演じるひと/この世のなかの嘘と毒
演じるひと
「覚える気がないなら、帰って」
楽屋に冷たい声が響く。廊下に飛び出した女性は、泣いていた。
ぶつかりかけたマネージャーは、肩をすくめる。
ドアは開け放たれ、楽屋内がよく見えた。
ふてくされた女優が一人、メイク道具を並べ直すところである。
「手順も仕草も、気に入らないのよ」
「またコツを懇切丁寧に説明したんですか? 人を育てるのが下手ですね」
言い方が下手な女優は、無言で、自力で己を装う。舞台演技に合った姿へ。演じるために。
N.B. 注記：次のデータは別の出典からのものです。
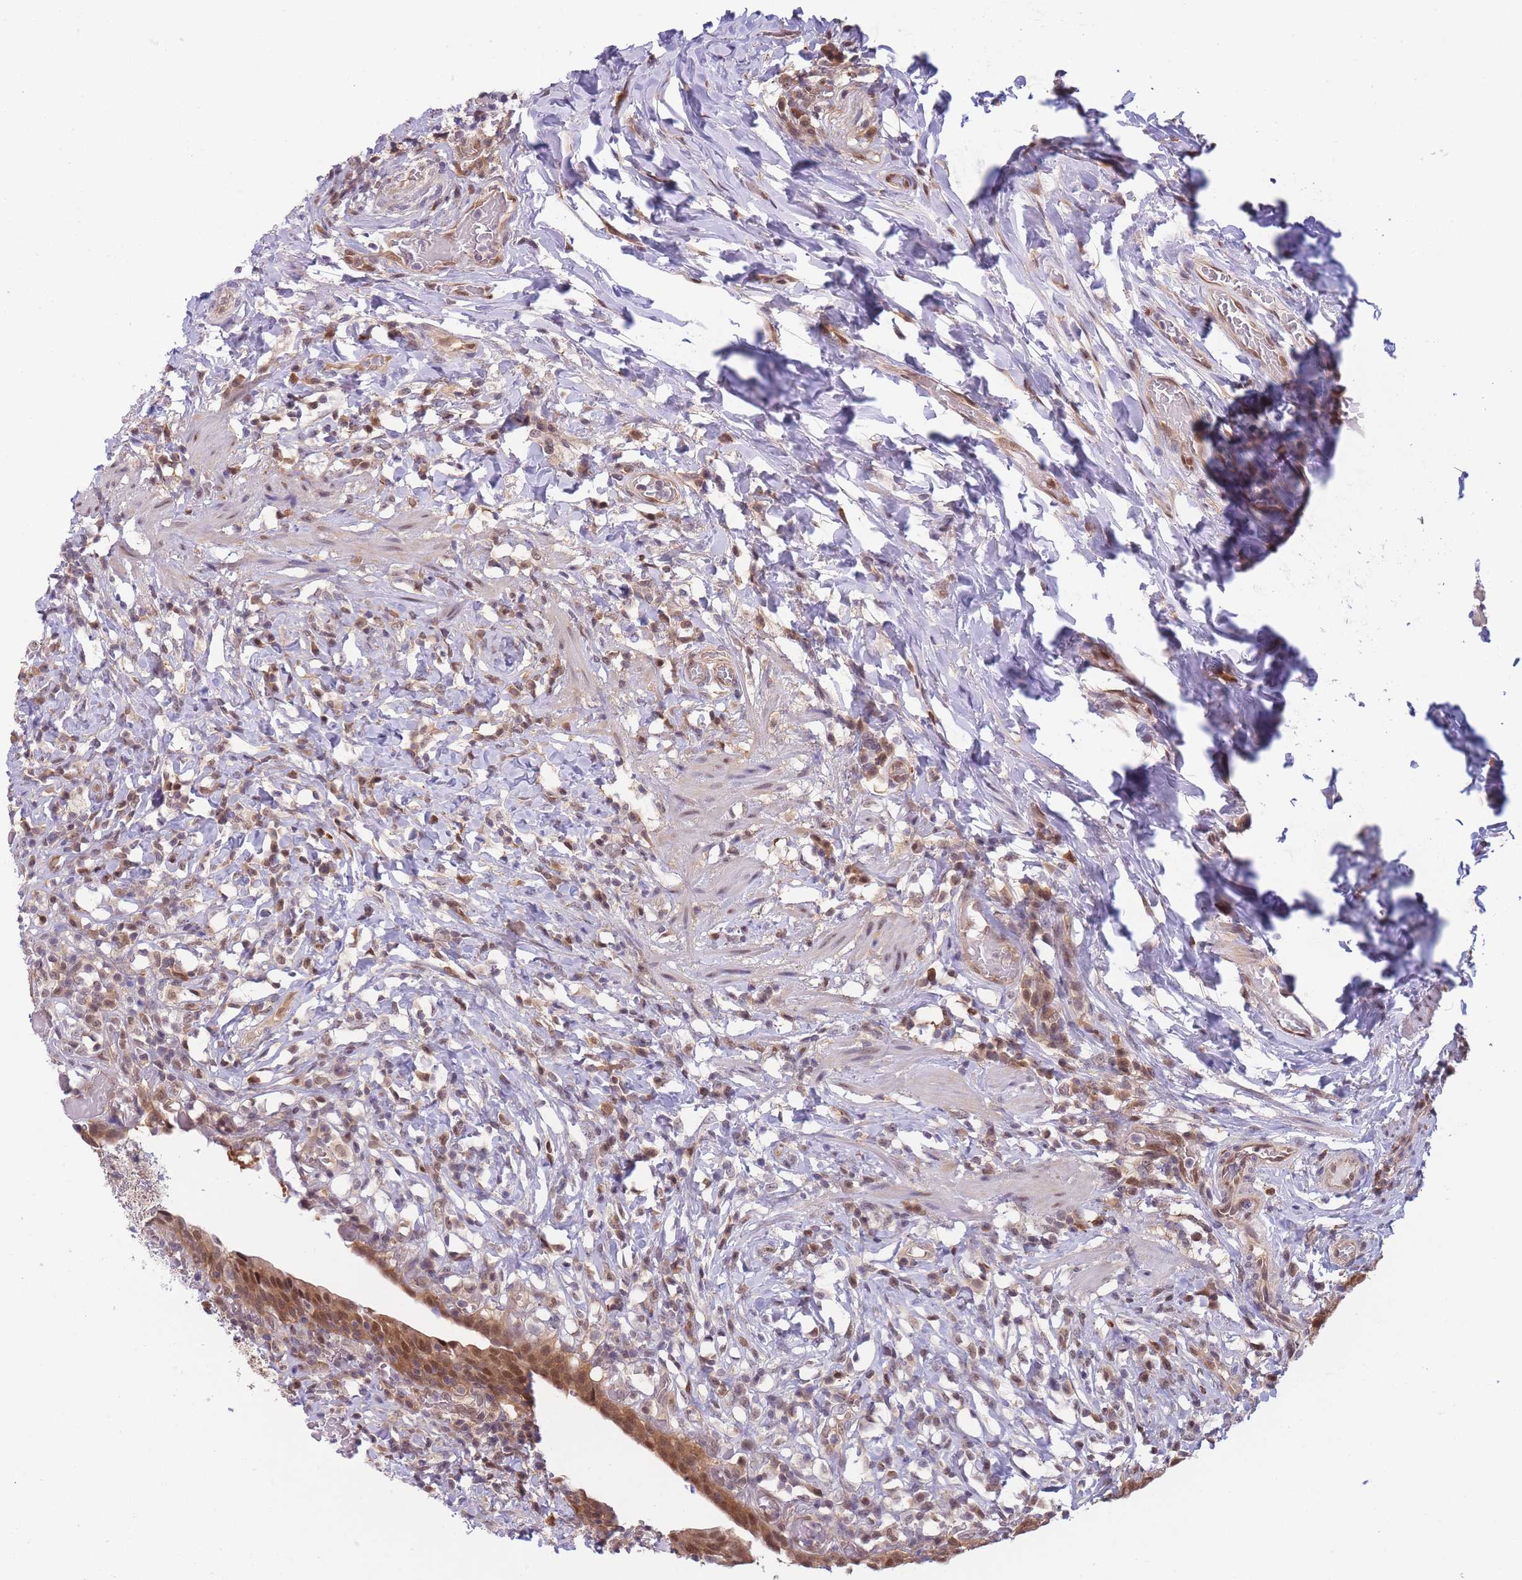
{"staining": {"intensity": "moderate", "quantity": ">75%", "location": "cytoplasmic/membranous,nuclear"}, "tissue": "urinary bladder", "cell_type": "Urothelial cells", "image_type": "normal", "snomed": [{"axis": "morphology", "description": "Normal tissue, NOS"}, {"axis": "morphology", "description": "Inflammation, NOS"}, {"axis": "topography", "description": "Urinary bladder"}], "caption": "High-power microscopy captured an immunohistochemistry (IHC) histopathology image of normal urinary bladder, revealing moderate cytoplasmic/membranous,nuclear expression in about >75% of urothelial cells. (DAB = brown stain, brightfield microscopy at high magnification).", "gene": "NSFL1C", "patient": {"sex": "male", "age": 64}}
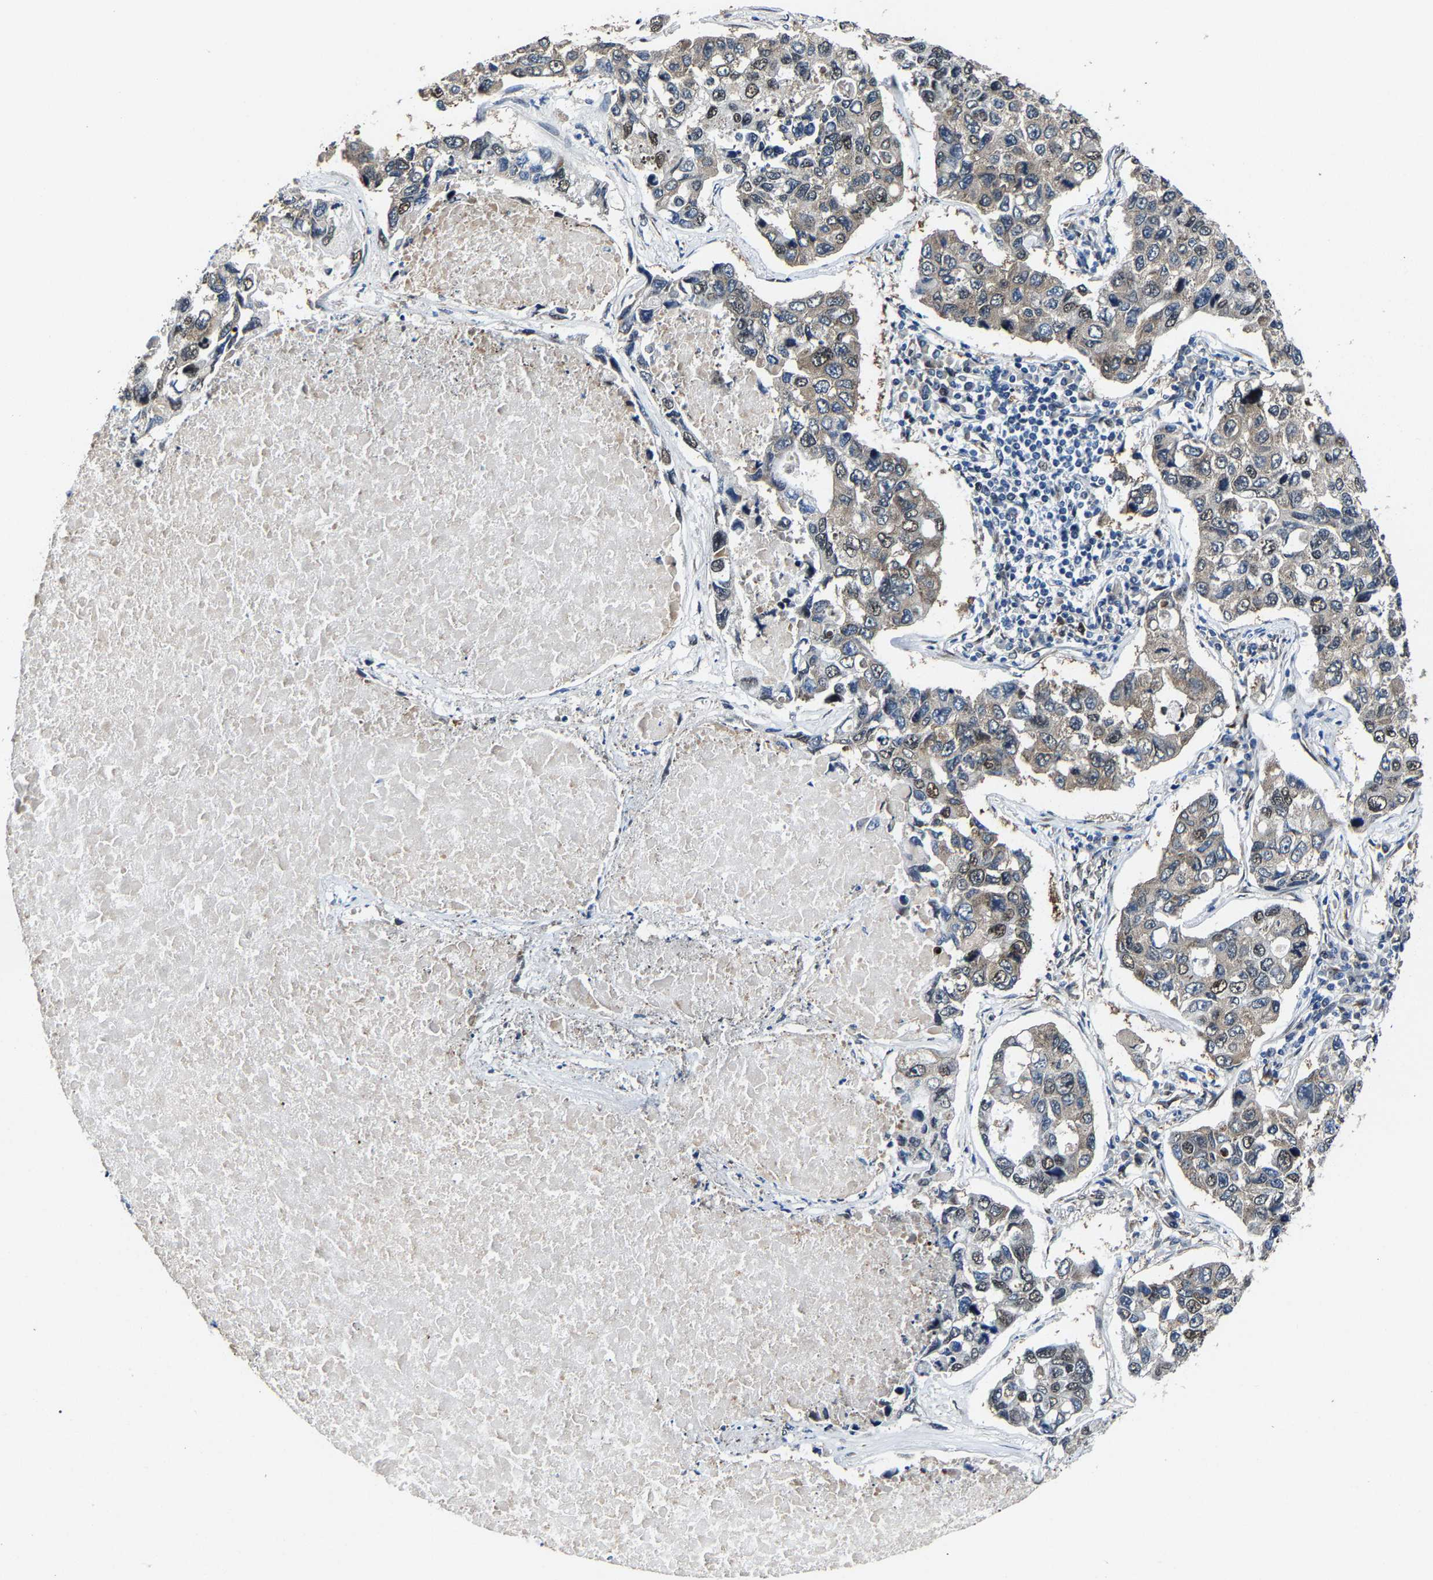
{"staining": {"intensity": "moderate", "quantity": "<25%", "location": "nuclear"}, "tissue": "lung cancer", "cell_type": "Tumor cells", "image_type": "cancer", "snomed": [{"axis": "morphology", "description": "Adenocarcinoma, NOS"}, {"axis": "topography", "description": "Lung"}], "caption": "Immunohistochemical staining of human lung cancer demonstrates low levels of moderate nuclear staining in approximately <25% of tumor cells.", "gene": "METTL1", "patient": {"sex": "male", "age": 64}}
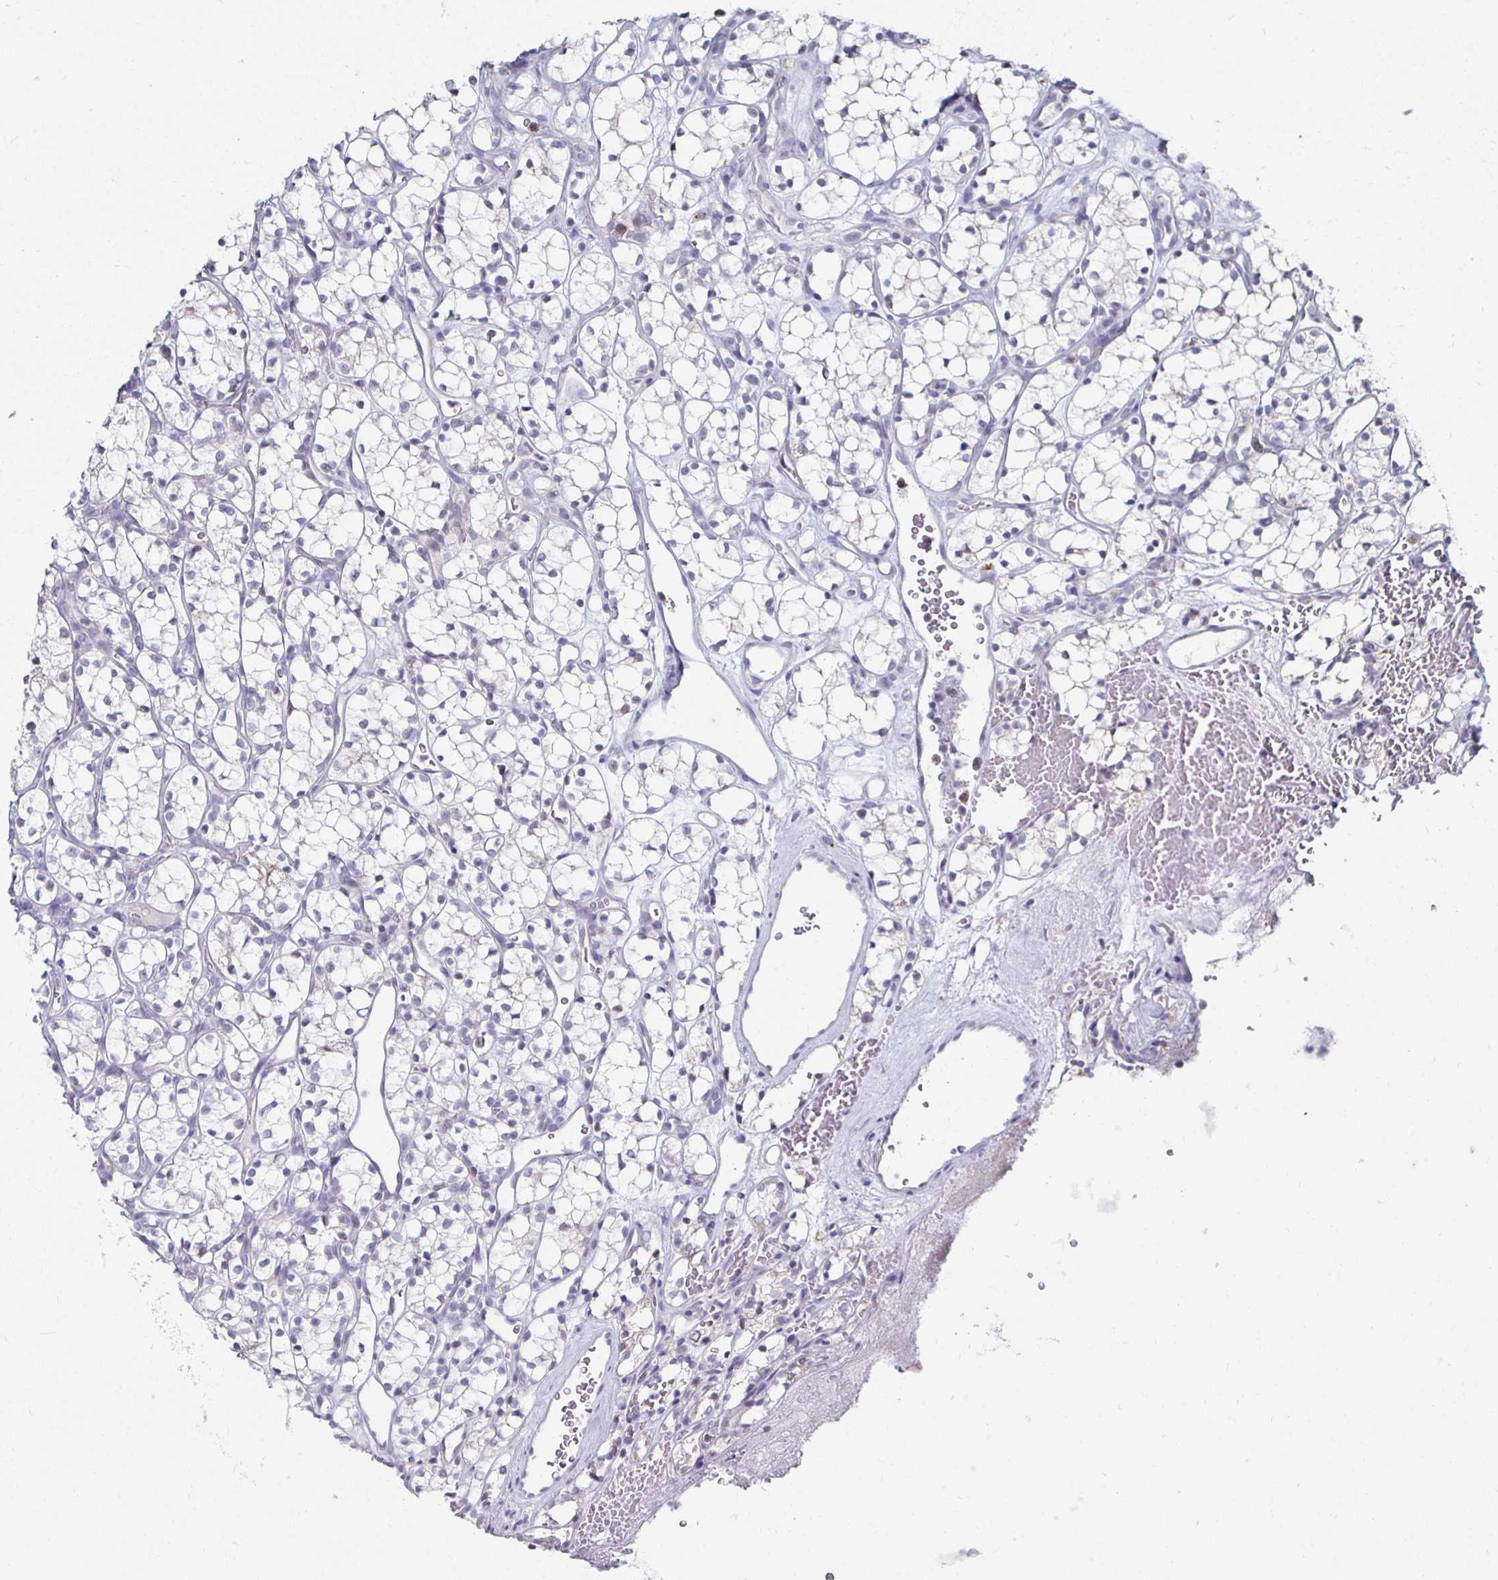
{"staining": {"intensity": "negative", "quantity": "none", "location": "none"}, "tissue": "renal cancer", "cell_type": "Tumor cells", "image_type": "cancer", "snomed": [{"axis": "morphology", "description": "Adenocarcinoma, NOS"}, {"axis": "topography", "description": "Kidney"}], "caption": "A histopathology image of human renal cancer (adenocarcinoma) is negative for staining in tumor cells. (DAB (3,3'-diaminobenzidine) IHC, high magnification).", "gene": "NOCT", "patient": {"sex": "female", "age": 69}}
メイク担当の施した化粧に、少し手を加えるだけで、華やかさが増していく。
「完成形、あの子、見てるといいけど」
先方も気が強そうだから大丈夫とは、答えなかった。
この世のなかの嘘と毒
「あれに国を継がせましょう」
国で一番の魔法使いは、簡単に言ってのけた。
指名された七番目の王子は、日がな一日、庭の草花を見ているという。草花について詳しくもない。人と対話もせず曖昧に笑うのみ。
「どのみち多くの王族は流行病に勝てず、王都を出て辺境で養生している。病が落ち着けば、王をすげ替えればよい」
傀儡として、王子は玉座に据えられた。その後、魔法使いは自分の仲間だけを残して、問題勢力を一掃した。
「いつまで暗愚を演じるのです? 私が悪いみたいですよ。本当は、唆されているのは私の方なのに」
「人聞きが悪いな」
王は別室から魔法使いに指示を出す。安全な場所で。